Start of Block
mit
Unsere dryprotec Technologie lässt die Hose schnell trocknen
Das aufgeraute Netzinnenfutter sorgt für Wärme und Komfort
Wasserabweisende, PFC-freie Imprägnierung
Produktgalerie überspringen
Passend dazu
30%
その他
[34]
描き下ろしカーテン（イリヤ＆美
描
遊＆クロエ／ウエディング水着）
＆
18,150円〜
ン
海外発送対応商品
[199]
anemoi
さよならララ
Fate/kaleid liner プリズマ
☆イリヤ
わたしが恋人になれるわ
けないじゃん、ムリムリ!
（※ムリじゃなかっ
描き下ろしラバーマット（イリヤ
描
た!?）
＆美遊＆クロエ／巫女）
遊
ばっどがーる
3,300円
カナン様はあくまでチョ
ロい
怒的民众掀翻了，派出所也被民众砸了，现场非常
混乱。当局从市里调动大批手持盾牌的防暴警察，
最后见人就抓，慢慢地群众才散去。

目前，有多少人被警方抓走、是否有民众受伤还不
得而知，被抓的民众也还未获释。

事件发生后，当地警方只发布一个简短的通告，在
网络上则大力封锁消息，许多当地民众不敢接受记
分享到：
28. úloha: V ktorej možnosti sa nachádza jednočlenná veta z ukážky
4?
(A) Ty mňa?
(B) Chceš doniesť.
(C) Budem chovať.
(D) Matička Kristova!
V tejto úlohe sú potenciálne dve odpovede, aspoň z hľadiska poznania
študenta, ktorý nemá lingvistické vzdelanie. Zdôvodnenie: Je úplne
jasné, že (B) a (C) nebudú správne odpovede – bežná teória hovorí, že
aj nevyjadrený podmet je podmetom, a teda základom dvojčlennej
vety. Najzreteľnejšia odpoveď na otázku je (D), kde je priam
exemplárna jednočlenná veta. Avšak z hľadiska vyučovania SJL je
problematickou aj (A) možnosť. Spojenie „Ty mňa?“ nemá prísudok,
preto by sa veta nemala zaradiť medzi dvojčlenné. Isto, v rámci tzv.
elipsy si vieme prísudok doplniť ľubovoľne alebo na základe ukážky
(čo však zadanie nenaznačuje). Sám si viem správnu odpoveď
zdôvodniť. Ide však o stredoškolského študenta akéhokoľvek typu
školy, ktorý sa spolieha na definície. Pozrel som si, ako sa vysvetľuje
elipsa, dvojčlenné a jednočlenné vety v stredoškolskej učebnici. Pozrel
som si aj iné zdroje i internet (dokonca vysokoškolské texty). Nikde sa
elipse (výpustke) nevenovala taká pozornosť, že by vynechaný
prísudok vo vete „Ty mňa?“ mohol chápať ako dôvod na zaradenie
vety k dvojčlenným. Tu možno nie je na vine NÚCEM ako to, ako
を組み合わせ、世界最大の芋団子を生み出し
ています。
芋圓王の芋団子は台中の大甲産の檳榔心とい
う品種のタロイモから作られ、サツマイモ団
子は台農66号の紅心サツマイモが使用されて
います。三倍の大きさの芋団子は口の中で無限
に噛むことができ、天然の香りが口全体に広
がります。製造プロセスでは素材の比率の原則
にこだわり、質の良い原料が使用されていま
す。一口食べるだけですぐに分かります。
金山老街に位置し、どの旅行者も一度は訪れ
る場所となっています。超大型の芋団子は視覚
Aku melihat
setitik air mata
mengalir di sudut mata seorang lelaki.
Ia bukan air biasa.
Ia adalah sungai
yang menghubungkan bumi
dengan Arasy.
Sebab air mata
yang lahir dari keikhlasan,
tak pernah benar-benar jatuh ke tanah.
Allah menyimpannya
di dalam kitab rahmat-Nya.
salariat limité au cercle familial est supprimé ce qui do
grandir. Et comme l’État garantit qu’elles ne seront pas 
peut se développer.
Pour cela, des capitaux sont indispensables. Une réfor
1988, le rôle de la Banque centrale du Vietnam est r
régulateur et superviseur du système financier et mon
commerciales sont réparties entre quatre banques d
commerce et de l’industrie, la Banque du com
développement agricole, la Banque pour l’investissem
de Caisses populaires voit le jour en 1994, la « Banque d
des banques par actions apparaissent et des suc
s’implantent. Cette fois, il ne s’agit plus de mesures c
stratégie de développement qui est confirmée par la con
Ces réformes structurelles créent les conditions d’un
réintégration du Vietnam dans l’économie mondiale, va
End of Block
Problem details
Within the records above, tally the lines that contain "študenta". Give the total and nothing more.

Result below
2